Another play, a version of the Orpheus myth, begs to be read in light of the poet's personal history. It contains this suggestive speech, from Pluto to Orpheus:

Nothing is free. Everything has to be paid for. For every profit in one thing, payment in some other thing. For every life, a death. Even your music, of which we have heard so much, that had to be paid for. Your wife was the payment for your music. Hell is now satisfied.

"The Iron Giant" and "The Tiger's Bones," for all their complex and gloomy messages, were clearly meant for kids. Not so Hughes' collections of children's poetry. "What Is the Truth?" -- which consists of 126 pages of animal poems strung together with a frail excuse for a narrative (God and his son come down to Earth, round up a bunch of people and make them describe animals) -- is full of lines like this:

There's nothing verminous, or pestilential, about swallows.
Swallows are the aristocrats,
The thoroughbreds of summer.
Still, there is something sinister about them.
I think it's their futuristic design.
And their bills seem tiny, almost retrousse cute
In fact the whole face opens
Like a jet engine.

Although adults may enjoy the poems' dark vision and their sensually vivid descriptions, kids will need a dictionary and tons of practice reading poetry to make head or tail of them. At 47 pages, though, Hughes' "Moon-Bells and Other Poems" has the advantage of being shorter. I liked a few of its poems, including "Amulet": "Inside the wolf's fang, the mountain of heather./ Inside the mountain of heather, the wolf's fur./ Inside the wolf's fur, the ragged forest," and so on. "Ted Hughes rightly makes no concessions to his young audience," boasts the jacket; perhaps that's why the book hasn't made it back into print.
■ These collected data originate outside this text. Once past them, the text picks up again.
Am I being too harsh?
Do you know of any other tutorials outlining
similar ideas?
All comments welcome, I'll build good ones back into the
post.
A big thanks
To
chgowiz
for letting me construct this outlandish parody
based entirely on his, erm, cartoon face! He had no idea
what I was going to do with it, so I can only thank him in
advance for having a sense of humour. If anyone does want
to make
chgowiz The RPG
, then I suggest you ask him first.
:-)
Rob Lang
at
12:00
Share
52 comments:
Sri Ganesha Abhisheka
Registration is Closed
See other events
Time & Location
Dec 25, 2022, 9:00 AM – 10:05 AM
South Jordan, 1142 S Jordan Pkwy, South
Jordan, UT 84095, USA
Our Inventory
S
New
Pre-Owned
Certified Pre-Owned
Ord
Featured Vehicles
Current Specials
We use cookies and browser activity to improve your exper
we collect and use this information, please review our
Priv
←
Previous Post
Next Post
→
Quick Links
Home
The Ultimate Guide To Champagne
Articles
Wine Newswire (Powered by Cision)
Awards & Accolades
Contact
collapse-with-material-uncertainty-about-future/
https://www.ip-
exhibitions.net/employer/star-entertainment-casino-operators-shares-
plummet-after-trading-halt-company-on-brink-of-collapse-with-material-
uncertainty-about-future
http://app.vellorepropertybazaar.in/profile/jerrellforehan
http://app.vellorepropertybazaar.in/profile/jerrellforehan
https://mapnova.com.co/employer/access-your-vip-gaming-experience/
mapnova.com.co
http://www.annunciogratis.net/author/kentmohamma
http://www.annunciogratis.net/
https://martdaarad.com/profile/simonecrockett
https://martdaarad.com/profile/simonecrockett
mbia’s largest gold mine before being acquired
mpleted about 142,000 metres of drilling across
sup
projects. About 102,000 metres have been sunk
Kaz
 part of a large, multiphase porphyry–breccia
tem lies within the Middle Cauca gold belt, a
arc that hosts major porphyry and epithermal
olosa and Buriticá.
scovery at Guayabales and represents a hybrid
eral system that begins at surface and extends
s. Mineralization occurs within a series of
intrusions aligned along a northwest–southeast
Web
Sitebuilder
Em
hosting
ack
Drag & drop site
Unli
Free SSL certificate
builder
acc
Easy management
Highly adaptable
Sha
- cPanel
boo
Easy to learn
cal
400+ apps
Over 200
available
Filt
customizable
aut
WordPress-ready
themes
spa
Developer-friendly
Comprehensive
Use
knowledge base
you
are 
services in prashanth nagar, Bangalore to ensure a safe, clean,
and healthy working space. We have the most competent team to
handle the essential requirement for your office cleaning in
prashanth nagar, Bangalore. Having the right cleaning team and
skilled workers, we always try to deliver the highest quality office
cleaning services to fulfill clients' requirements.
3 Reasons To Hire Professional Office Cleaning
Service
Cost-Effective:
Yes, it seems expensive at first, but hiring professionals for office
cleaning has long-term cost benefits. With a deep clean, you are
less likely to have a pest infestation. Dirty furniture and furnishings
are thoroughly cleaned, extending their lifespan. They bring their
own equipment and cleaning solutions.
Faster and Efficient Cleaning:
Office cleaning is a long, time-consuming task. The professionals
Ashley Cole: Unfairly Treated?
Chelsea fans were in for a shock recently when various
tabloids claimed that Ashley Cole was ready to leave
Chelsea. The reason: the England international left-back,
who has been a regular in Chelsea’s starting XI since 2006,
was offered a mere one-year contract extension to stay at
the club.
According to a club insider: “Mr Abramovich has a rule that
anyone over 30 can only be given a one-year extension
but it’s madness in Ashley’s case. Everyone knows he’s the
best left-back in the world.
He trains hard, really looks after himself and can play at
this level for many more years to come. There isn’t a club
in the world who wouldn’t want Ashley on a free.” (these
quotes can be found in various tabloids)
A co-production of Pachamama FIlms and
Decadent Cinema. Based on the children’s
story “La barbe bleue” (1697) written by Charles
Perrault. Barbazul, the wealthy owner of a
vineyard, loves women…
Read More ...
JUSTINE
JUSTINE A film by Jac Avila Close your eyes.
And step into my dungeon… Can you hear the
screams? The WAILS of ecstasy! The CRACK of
Like her widower, Plath also tried her hand at children's books, but hers are far cozier. Several of my friends recommend "The Bed Book," an illustrated poem, but it's out of print, and I couldn't get my hands on it. So is "The It-Doesn't-Matter Suit," which can, however, be had on audiotape. Plummy-voiced British actors read about little Max Nix, the youngest of the seven Nix brothers in Alpine Winkelburg, who longs more than anything for a suit. One day a "woolly, whiskery, brand-new, mustard-yellow suit" arrives in the post, with a smudged address. Whose is it? One by one, the Nix men try it on, and Mama Nix alters it to fit them. One by one, they reject it as too new, too bright, too yellow, until at last Max gets his chance. Readers familiar with Plath's scorching, elliptical poetry will be surprised by this gentle, hopeful tale, full of folksy repetitions. Like "The Iron Giant," it deserves to reassemble itself in book form, hunting out its illustrations and pasting them back on.


By Polly Shulman

Polly Shulman edits news articles for the journal Science.